Glimpsing Infinity
“If you held a grain of sand up to the sky at arm’s length, that tiny speck is the size of Webb’s view in this image. Imagine — galaxies galore within a grain, including light from galaxies that traveled billions of years to us!” — @NASAWebb
As the James Webb Space Telescope begins to share images from deep space, doesn’t it feel like we’re glimpsing infinity? We reach deeper into deep space than we’ve ever done, using the most advanced telescope we’ve ever sent into space, and it reveals billions of years of history (if you want to call it that), and yet indicates what we already knew—that it all keeps going further still. That glimpse of infinity reveals how immeasurably small our brief dance in the universe really is.
So why do so many fixate on misery, pettiness and scarcity?
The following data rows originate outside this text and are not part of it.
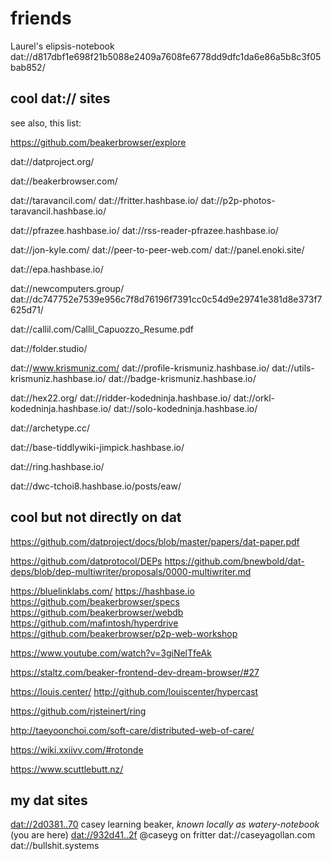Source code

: # friends

Laurel's elipsis-notebook dat://d817dbf1e698f21b5088e2409a7608fe6778dd9dfc1da6e86a5b8c3f05bab852/

## cool dat:// sites

see also, this list:

https://github.com/beakerbrowser/explore

dat://datproject.org/

dat://beakerbrowser.com/

dat://taravancil.com/
dat://fritter.hashbase.io/
dat://p2p-photos-taravancil.hashbase.io/

dat://pfrazee.hashbase.io/
dat://rss-reader-pfrazee.hashbase.io/

dat://jon-kyle.com/
dat://peer-to-peer-web.com/
dat://panel.enoki.site/

dat://epa.hashbase.io/

dat://newcomputers.group/
dat://dc747752e7539e956c7f8d76196f7391cc0c54d9e29741e381d8e373f7625d71/

dat://callil.com/Callil_Capuozzo_Resume.pdf

dat://folder.studio/

dat://www.krismuniz.com/
dat://profile-krismuniz.hashbase.io/
dat://utils-krismuniz.hashbase.io/
dat://badge-krismuniz.hashbase.io/

dat://hex22.org/
dat://ridder-kodedninja.hashbase.io/
dat://orkl-kodedninja.hashbase.io/
dat://solo-kodedninja.hashbase.io/

dat://archetype.cc/

dat://base-tiddlywiki-jimpick.hashbase.io/

dat://ring.hashbase.io/

dat://dwc-tchoi8.hashbase.io/posts/eaw/

## cool but not directly on dat

https://github.com/datproject/docs/blob/master/papers/dat-paper.pdf

https://github.com/datprotocol/DEPs
https://github.com/bnewbold/dat-deps/blob/dep-multiwriter/proposals/0000-multiwriter.md

https://bluelinklabs.com/
https://hashbase.io
https://github.com/beakerbrowser/specs
https://github.com/beakerbrowser/webdb
https://github.com/mafintosh/hyperdrive
https://github.com/beakerbrowser/p2p-web-workshop

https://www.youtube.com/watch?v=3giNelTfeAk

https://staltz.com/beaker-frontend-dev-dream-browser/#27

https://louis.center/
http://github.com/louiscenter/hypercast

https://github.com/rjsteinert/ring

http://taeyoonchoi.com/soft-care/distributed-web-of-care/

https://wiki.xxiivv.com/#rotonde

https://www.scuttlebutt.nz/

## my dat sites

[dat://2d0381..70](dat://2d038175fbf152b4643739a36617c4ab4677630286da80988043f68b332a1970) casey learning beaker, _known locally as watery-notebook_  (you are here)
[dat://932d41..2f](dat://932d41ce3ec6b74e4ac0cc457fdf703ec132bf3821cc6546161050124944f62f) @caseyg on fritter
dat://caseyagollan.com
dat://bullshit.systems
The implications of this vastness indicate our smallness, forcing us to either recoil further back into ourselves or tell ourselves fairy tales that overinflated our place and power in the big scheme of things. Alternatively, we might simply accept and celebrate our small part in the infinite universe. I choose door number three, thank you.
In a world with so much conflict, wouldn’t it be something if we all paused a moment and looked up at the universe. Our dance is ever so brief, and it doesn’t matter whether you lean left of center or right of it, the whole ball of wax is infinitesimal. We are indeed stardust—minute specs of life in a vast infinity. Isn’t it extraordinary to be alive to see it? To be a part of it?